Он с порога метнул в угол портфель и шагнул к столу, печатая каблуками мокрые следы. Как тугая струна, пело в Вальке радостное нетерпение. Хорошо, что на столе всегда стоят отточенные карандаши. Хорошо, что стол покрыт новым листом зелёной бумаги - ещё без клякс, царапин и надписей. Первый набросок можно сделать прямо здесь.
Забыв снять пальто. Валька склонился над столом. Дотянулся до карандаша. Подумал секунду и острым грифелем вычертил гибкую линию форштевня. Мысленно он тут же продолжил рисунок до бушприта, лёгкого, словно вскинутое для атаки копьё. А над бушпритом - три узких парусных треугольника: бом-кливер, кливер и стаксель…
…Знания о парусах приходили к Вальке постепенно и незаметно. Отовсюду. Из книжек, где были краткие морские словари. Из журналов, где нет-нет да и мелькнёт снимок учебного барка или экспедиционной шхуны. Из фильмов, где снятые на киноленту модели в точности похожи на большие фрегаты.
Все люди читают эти книги и журналы. И фильмы смотрят. Но тут же забывают сложные названия ветров, снастей и парусов. Ведь главное - приключения.
А Валька не забывал.

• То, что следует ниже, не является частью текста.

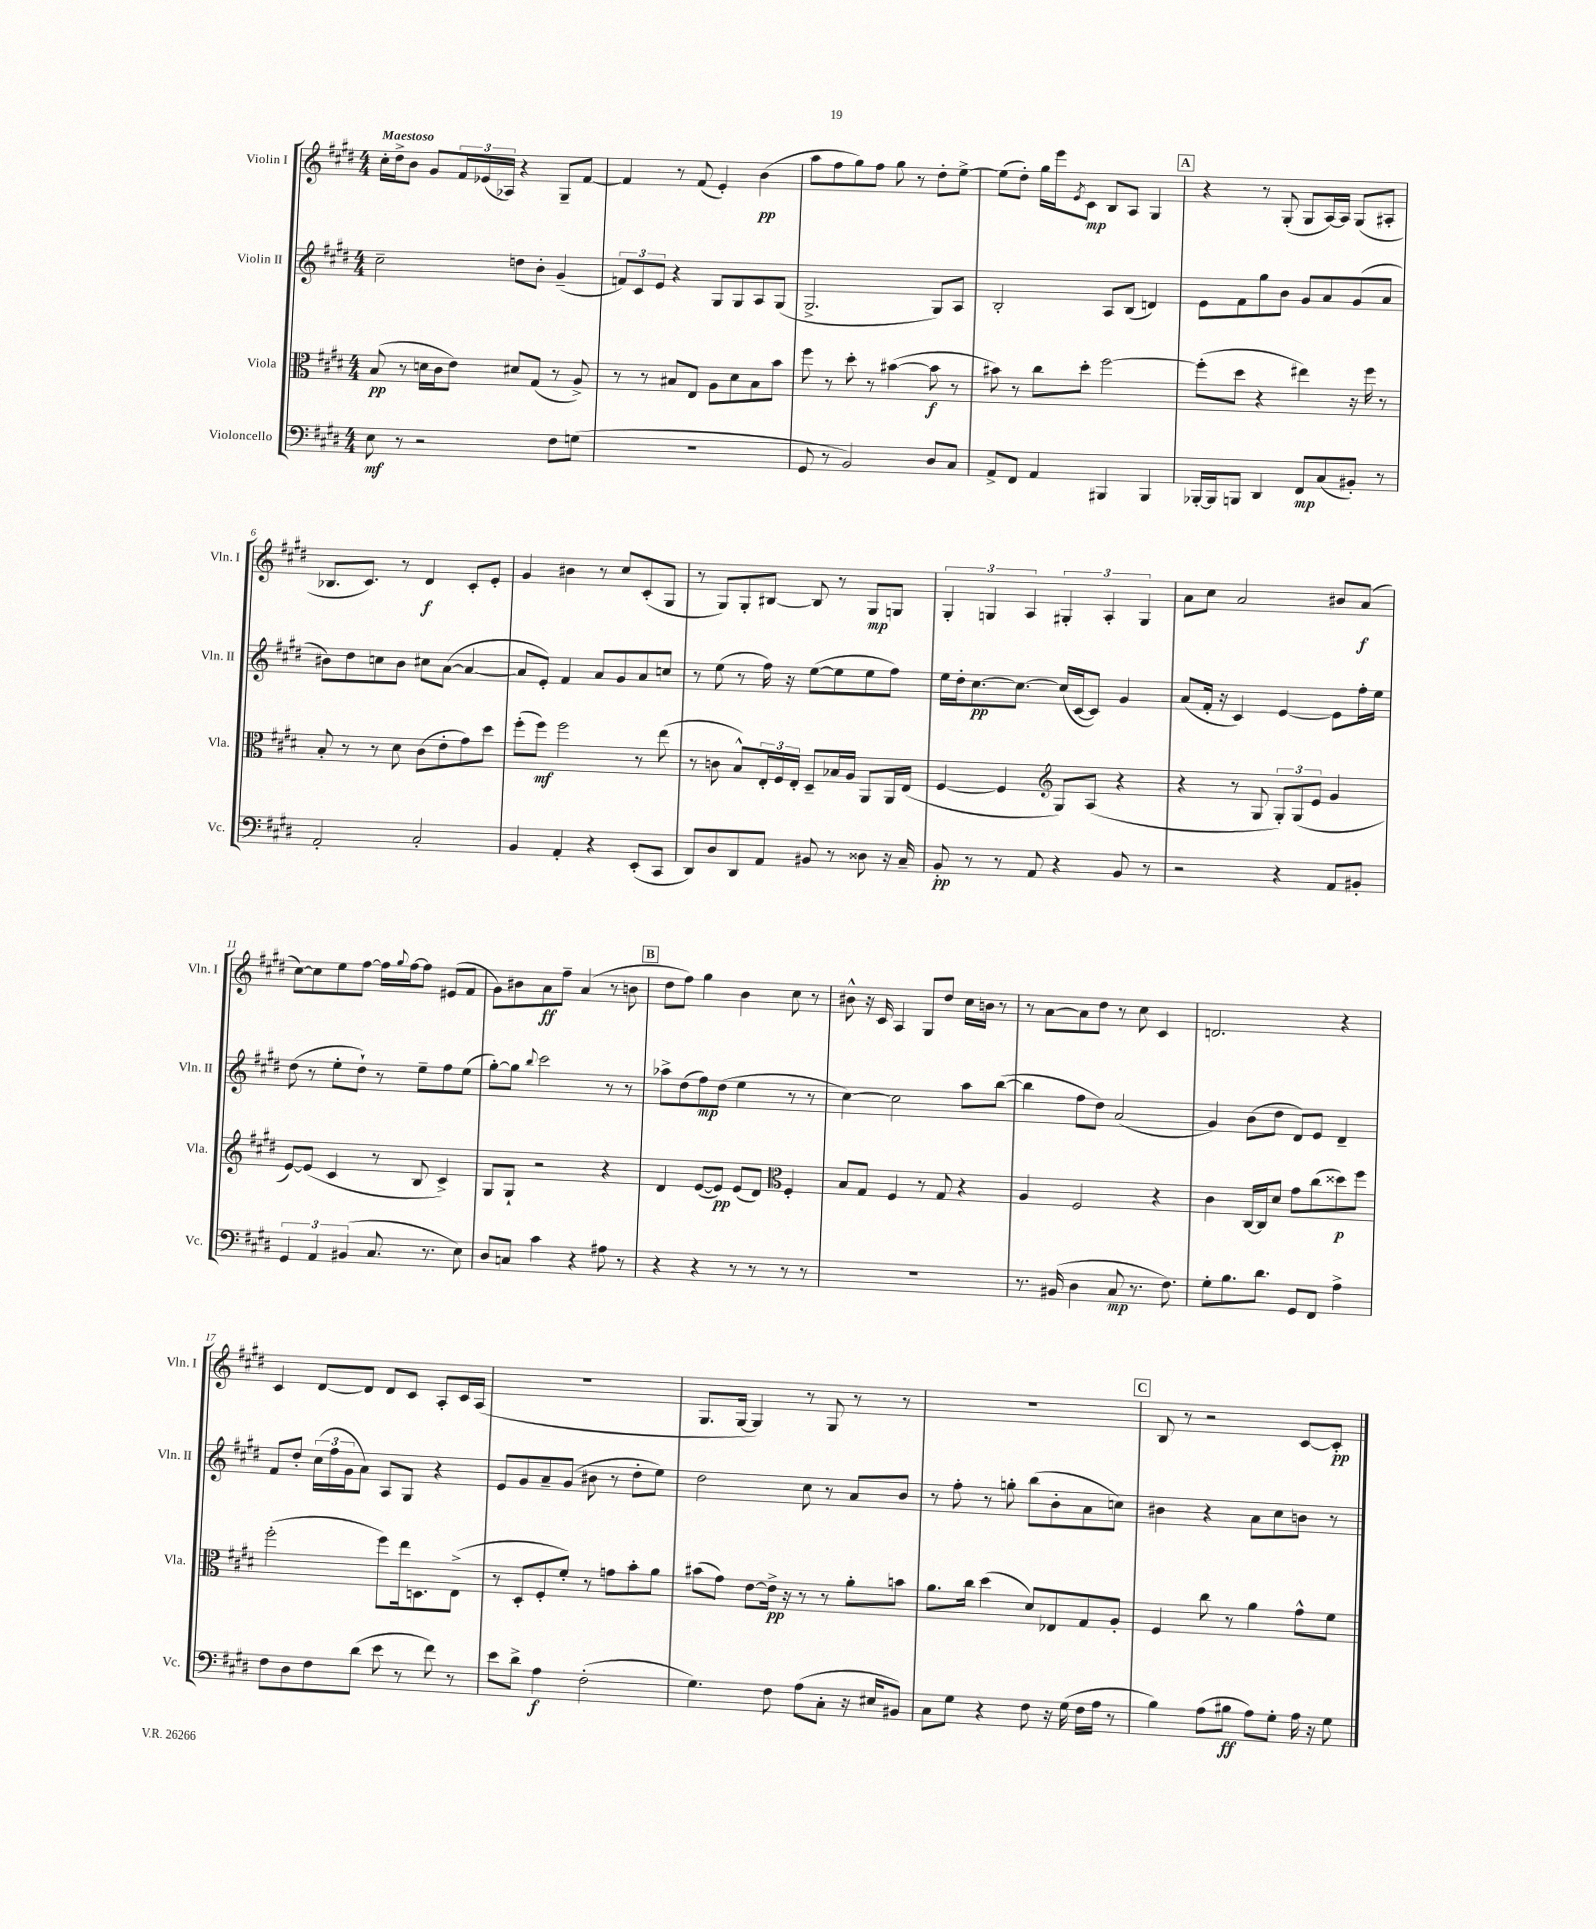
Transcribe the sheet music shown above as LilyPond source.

<<
\new StaffGroup <<
\new Staff = "s0" \with { instrumentName = "Violin I" shortInstrumentName = "Vln. I" } {
    \clef treble \key e \major \numericTimeSignature \time 4/4 \tempo "Maestoso"
    cis''16-. dis''16-> b'8 gis'8 \tuplet 3/2 { fis'16 ees'16( aes16) } r4 gis8-- fis'8~ |
    fis'4 r8 fis'8( e'4-.) b'4\pp( |
    a''8 fis''8 gis''8) fis''8 gis''8 r8 dis''8-. e''8~-> |
    e''8( dis''8-.) gis''16 e'''16 \acciaccatura { e'8 } cis'8\mp b8 a8 gis4 |
    \mark \markup { \box "A" } r4 r8 gis8-.( gis8 a16~) a16 gis8( ais8-. |
    bes8. cis'8.) r8 dis'4\f cis'8-. e'8-. |
    gis'4 bis'4 r8 cis''8 cis'8-.( gis8 |
    r8 gis8) gis8-. bis8~ bis8 r8 gis8\mp g8 |
    \tuplet 3/2 { gis4-. g4 a4 } \tuplet 3/2 { gis4-. a4-. gis4 } |
    a'8 cis''8 a'2 bis'8 a'8\f( |
    cis''8~) cis''8 e''8 fis''8~ fis''16 \appoggiatura { gis''8 } fis''16~ fis''8 eis'8( fis'8 |
    gis'8) bis'8 a'8\ff fis''8-- a'4( r8 b'8 |
    \mark \markup { \box "B" } dis''8 fis''8) gis''4 b'4 cis''8 r8 |
    bis'8-^ r16 cis'16 a4 gis8 dis''8 cis''16 b'16 r8 |
    r8 a'8~ a'8 dis''8 r8 cis''8 cis'4 |
    d'2. r4 |
    cis'4 dis'8~ dis'8 dis'8 cis'8 a8-. cis'16 a16( |
    R1 |
    gis8. gis16~ gis4) r8 gis8 r8 r8 |
    R1 |
    \mark \markup { \box "C" } b8 r8 r2 cis'8~ cis'8-.\pp \bar "|." |
}
\new Staff = "s1" \with { instrumentName = "Violin II" shortInstrumentName = "Vln. II" } {
    \clef treble \key e \major \numericTimeSignature \time 4/4
    cis''2-- d''8 b'8-. gis'4--( |
    \tuplet 3/2 { f'8) cis'8 e'8 } r4 gis8 gis8 a8 gis8( |
    gis2.-> gis8) a8 |
    b2-. a8 b8( d'4) |
    \mark \markup { \box "A" } e'8 fis'8 gis''8 b'8 gis'8 a'8 gis'8( a'8 |
    bis'8) dis''8 c''8 bis'8 cis''8 a'8~( a'4~ |
    a'8 e'8-.) fis'4 a'8 gis'8 a'8 c''8 |
    r8 e''8( r8 fis''16) r16 e''8~( e''8 e''8 fis''8) |
    e''16 dis''16-. cis''8.~\pp cis''8.~ cis''16( cis'16~ cis'8) gis'4 |
    a'8( fis'16-. r16 cis'4) e'4~ e'8 fis''16-. e''16 |
    dis''8( r8 e''8-. dis''8-!) r8 e''8-- fis''8 e''8( |
    gis''8~-.) gis''8 \appoggiatura { b''8 } cis'''2 r8 r8 |
    \mark \markup { \box "B" } aes''8-> dis''8( fis''8\mp) dis''8( e''4 r8 r8 |
    cis''4~) cis''2 a''8 b''8~( |
    b''4 fis''8 dis''8) a'2( |
    gis'4) b'8( dis''8 dis'8) e'8 dis'4-- |
    fis'8 dis''8-. \tuplet 3/2 { cis''16( fis''16 gis'16 } a'8) a8 gis8 r4 |
    e'8 gis'8 a'8-- gis'8( bis'8 r8 dis''8-. e''8) |
    dis''2 cis''8 r8 a'8 b'8 |
    r8 fis''8-. r8 g''8-. b''8( b'8-. a'8 c''8) |
    \mark \markup { \box "C" } bis'4 r4 a'8 cis''8 b'8 r8 \bar "|." |
}
\new Staff = "s2" \with { instrumentName = "Viola" shortInstrumentName = "Vla." } {
    \clef alto \key e \major \numericTimeSignature \time 4/4
    b8\pp( r8 d'16 cis'16 e'8) dis'8 gis8( r8 a8->) |
    r8 r8 bis8 e8 a8 dis'8 bis8 b'8 |
    fis''8 r8 dis''8-. r8 bis'4~( bis'8\f r8 |
    bis'8) r8 cis''8 dis''8-. fis''2~ |
    \mark \markup { \box "A" } fis''8-.( dis''8 r4 eis''4) r16 fis''16 r8 |
    b8-. r8 r8 dis'8 cis'8( e'8-. gis'8) dis''8 |
    fis''8-.( fis''8\mf) fis''2 r8 e''8( |
    r8 c'8 b8-^) \tuplet 3/2 { e16-. fis16 e16-. } dis8-- bes16 a16 a,8 a,16 e16( |
    fis4~ fis4 \clef treble gis8) a8( r4 |
    r4 r8 gis8 \tuplet 3/2 { gis8-.) gis8( e'8 } gis'4 |
    e'8~) e'8( cis'4 r8 b8 cis'4->) |
    gis8 gis8-! r2 r4 |
    \mark \markup { \box "B" } dis'4 e'8~( e'8\pp) e'8( dis'8) \clef alto fis4-. |
    b8 gis8 fis4 r8 gis8 r4 |
    a4 fis2 r4 |
    cis'4 cis16~ cis16 dis'8 gis'8 cis''8( disis''8\p) fis''8 |
    fis''2-.( fis''8) e''16 d8. e8->( |
    r8 dis8-. fis8-. fis'8-.) r8 g'8 b'8-. a'8 |
    bis'8( gis'8) e'8~ e'16->\pp r16 r8 r8 a'8-. b'8 |
    a'8. cis''16 dis''4( dis'8) ees8 gis8 a8-. |
    \mark \markup { \box "C" } fis4 cis''8 r8 a'4 gis'8-^ fis'8 \bar "|." |
}
\new Staff = "s3" \with { instrumentName = "Violoncello" shortInstrumentName = "Vc." } {
    \clef bass \key e \major \numericTimeSignature \time 4/4
    e8\mf r8 r2 fis8 g8( |
    R1 |
    gis,8 r8 b,2) dis8 cis8 |
    a,8-> fis,8 a,4 bis,,4 bis,,4 |
    \mark \markup { \box "A" } bes,,16~-. bes,,16 b,,8 dis,4 fis,8\mp cis8( bis,8-.) r8 |
    a,2-. cis2-. |
    b,4 a,4-. r4 e,8-.( cis,8 |
    dis,8) dis8 dis,8 a,8 bis,8 r8 disis8 r16 cis16-- |
    b,8-.\pp r8 r8 a,8 r4 b,8 r8 |
    r2 r4 a,8 bis,8-. |
    \tuplet 3/2 { gis,4 a,4 bis,4( } cis8. r8. e8) |
    dis8 c8 cis'4 r4 ais8 r8 |
    \mark \markup { \box "B" } r4 r4 r8 r8 r8 r8 |
    R1 |
    r8. bis,16( dis4 cis8\mp r8. fis8.) |
    gis8-. b8. dis'8. gis,8 fis,8 a4-> |
    fis8 dis8 fis8 dis'8( e'8 r8 fis'8) r8 |
    e'8 dis'8-> a4\f fis2-.( |
    gis4.) fis8 a8( cis8-. r16 eis16 bis,8) |
    cis8 gis8 r4 fis8 r16 gis16( fis16 a16 r8 |
    \mark \markup { \box "C" } b4) a8( bis8\ff a8) gis8-. a16 r16 gis8 \bar "|." |
}
>>
>>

Он никогда не видел ни моря, ни парусов, но он любил их, как другие любят музыку, стихи или цветы. И умение отличить барк от фрегата или бриг от бригантины приносило Вальке радость. Такая же радость, наверное, бывает у скрипача, если послушен и легок смычок…
Валька радовался и сейчас: знал, что рисунок даст ему много хороших минут.

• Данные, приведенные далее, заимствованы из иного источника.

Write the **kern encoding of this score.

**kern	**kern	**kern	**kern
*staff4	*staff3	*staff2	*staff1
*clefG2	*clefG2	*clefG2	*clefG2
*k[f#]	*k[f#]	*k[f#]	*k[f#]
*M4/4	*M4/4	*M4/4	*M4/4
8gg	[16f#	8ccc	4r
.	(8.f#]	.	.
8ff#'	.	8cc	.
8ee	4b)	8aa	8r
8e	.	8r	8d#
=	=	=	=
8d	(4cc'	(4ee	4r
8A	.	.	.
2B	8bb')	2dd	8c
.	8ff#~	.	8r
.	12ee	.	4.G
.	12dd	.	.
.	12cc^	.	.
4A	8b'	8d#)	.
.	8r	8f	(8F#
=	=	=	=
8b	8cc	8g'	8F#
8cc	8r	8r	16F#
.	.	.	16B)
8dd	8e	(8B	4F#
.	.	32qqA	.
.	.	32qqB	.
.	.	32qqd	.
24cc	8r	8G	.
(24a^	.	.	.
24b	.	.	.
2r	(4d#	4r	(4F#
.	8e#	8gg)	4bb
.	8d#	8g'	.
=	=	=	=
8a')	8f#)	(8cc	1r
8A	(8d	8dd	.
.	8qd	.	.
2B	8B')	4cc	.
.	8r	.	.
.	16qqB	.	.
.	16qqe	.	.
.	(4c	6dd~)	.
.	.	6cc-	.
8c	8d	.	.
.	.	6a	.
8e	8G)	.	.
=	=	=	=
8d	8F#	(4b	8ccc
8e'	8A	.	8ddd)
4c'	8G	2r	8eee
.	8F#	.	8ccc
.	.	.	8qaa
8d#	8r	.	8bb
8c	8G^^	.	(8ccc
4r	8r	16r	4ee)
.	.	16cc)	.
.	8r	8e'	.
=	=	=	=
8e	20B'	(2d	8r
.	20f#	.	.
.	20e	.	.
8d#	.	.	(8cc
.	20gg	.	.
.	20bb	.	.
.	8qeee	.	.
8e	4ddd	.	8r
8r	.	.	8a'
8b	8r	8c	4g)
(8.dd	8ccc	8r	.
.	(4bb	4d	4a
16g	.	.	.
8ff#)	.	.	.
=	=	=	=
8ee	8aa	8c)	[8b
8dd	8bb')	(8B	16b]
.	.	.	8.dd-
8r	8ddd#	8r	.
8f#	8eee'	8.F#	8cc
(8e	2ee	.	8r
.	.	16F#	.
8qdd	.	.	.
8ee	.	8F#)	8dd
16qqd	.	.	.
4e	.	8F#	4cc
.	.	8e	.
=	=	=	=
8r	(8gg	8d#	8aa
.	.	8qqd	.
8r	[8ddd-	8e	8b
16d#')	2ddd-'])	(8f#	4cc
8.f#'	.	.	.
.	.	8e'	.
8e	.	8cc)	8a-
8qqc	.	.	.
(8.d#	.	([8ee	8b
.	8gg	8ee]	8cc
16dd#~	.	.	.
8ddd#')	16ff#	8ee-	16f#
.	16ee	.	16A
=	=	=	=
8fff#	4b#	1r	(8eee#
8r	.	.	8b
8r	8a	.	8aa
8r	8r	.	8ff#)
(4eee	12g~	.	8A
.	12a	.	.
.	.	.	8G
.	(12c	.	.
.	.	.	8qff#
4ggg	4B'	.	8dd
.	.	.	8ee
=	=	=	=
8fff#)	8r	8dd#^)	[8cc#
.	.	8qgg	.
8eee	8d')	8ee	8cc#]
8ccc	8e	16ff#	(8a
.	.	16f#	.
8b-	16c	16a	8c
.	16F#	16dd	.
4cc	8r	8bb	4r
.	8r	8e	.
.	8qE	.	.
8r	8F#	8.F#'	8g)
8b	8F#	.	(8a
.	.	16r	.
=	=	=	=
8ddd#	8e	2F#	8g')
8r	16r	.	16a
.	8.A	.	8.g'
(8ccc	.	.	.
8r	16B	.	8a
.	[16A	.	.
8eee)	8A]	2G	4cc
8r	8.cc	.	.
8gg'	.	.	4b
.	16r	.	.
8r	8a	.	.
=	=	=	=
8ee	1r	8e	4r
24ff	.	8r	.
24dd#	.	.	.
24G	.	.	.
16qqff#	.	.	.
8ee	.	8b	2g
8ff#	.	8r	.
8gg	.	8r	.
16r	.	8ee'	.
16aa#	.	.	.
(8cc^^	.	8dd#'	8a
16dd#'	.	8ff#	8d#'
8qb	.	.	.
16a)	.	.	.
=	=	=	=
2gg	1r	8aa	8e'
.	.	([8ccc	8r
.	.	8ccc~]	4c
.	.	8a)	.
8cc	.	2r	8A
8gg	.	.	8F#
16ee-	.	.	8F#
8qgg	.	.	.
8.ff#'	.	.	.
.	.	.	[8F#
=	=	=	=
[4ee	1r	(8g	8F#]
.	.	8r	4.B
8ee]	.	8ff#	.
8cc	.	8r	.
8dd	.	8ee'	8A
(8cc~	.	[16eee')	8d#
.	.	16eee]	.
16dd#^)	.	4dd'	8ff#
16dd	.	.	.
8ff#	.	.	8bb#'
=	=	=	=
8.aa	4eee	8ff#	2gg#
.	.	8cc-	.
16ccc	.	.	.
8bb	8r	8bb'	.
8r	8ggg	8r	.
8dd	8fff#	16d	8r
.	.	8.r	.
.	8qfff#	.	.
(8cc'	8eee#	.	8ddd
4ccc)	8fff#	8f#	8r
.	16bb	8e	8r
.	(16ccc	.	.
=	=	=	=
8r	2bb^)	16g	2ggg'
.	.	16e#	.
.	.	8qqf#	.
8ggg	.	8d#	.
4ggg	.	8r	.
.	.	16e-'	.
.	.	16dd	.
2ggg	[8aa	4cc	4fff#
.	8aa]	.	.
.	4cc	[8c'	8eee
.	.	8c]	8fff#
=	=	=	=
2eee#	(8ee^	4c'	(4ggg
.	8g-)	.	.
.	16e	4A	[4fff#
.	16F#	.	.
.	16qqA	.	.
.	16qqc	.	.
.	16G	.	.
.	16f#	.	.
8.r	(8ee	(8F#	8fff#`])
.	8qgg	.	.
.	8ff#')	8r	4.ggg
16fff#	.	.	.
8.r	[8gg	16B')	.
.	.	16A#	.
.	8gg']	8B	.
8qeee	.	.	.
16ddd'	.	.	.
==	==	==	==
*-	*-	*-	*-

Он не будет торопиться. Сначала лёгкими линиями наметит корпус шхуны, а потом займётся волнами. Сейчас ему уже не хотелось изображать мерное движение зыби. Он вздыбит позади судна лохматый гребень, раскачает море гривастыми валами, с которых срываются хлёсткие клочья пены. И по тёмным волнам раскидает блики от пробившегося луча.
И потом уже, над неспокойным этим морем, построит Валька лёгкие силуэты мачт с кружевом снастей и стремительной парусиной фор-марселя. С узкими, как клинки, треугольниками кливеров.
Валька зажмурился и увидел свою «Легенду» отчётливо, словно на фотографии. Рисуй, как с натуры.
Но Валька отложил карандаш.
Чего-то не хватало в увиденной картине. Была у этой шхуны какая-то одинокость. Слишком много волн - и слишком маленький кораблик. Летит под ветром куда-то…
Куда? Кто его ждёт?
«Никто», - подумал Валька и понял, что нужен человек.
Человек, который ждёт.
И берег, и волны, которые взлетают у прибрежных камней.
Но какого человека нарисовать на берегу? Взрослых рисовать он почти не умел, да и не интересуют взрослых парусные корабли. Валька нарисует мальчишку. Немного помладше, чем он сам. Мальчишку, который сидит на причальной тумбе и смотрит, как возникает из тумана и волн летящий силуэт парусника.
Возникает и проходит мимо. Как Летучий голландец. Может быть, последний парусник на свете. Почти сказочный. Но настоящий…
Валька медленно стянул пальто. Он опять не спешил браться за карандаш - боялся спугнуть новую мысль.
Только надо найти мальчишку, - сказал себе Валька.
Он открыл тумбочку письменного стола и оттуда, из - под старых учебников, вытащил свой альбом.
Это был не тот альбом, который Валька носил на уроки рисования. В том, в школьном, были изображены кособокие, старательно растушёванные, кувшины, чучела уток, гипсовые завитки и уходящие вдаль рельсы (последний рисунок назывался перспектива). Под рисунками стояли отметки: четыре, четыре с минусом, очень редко пятёрка, иногда тройка.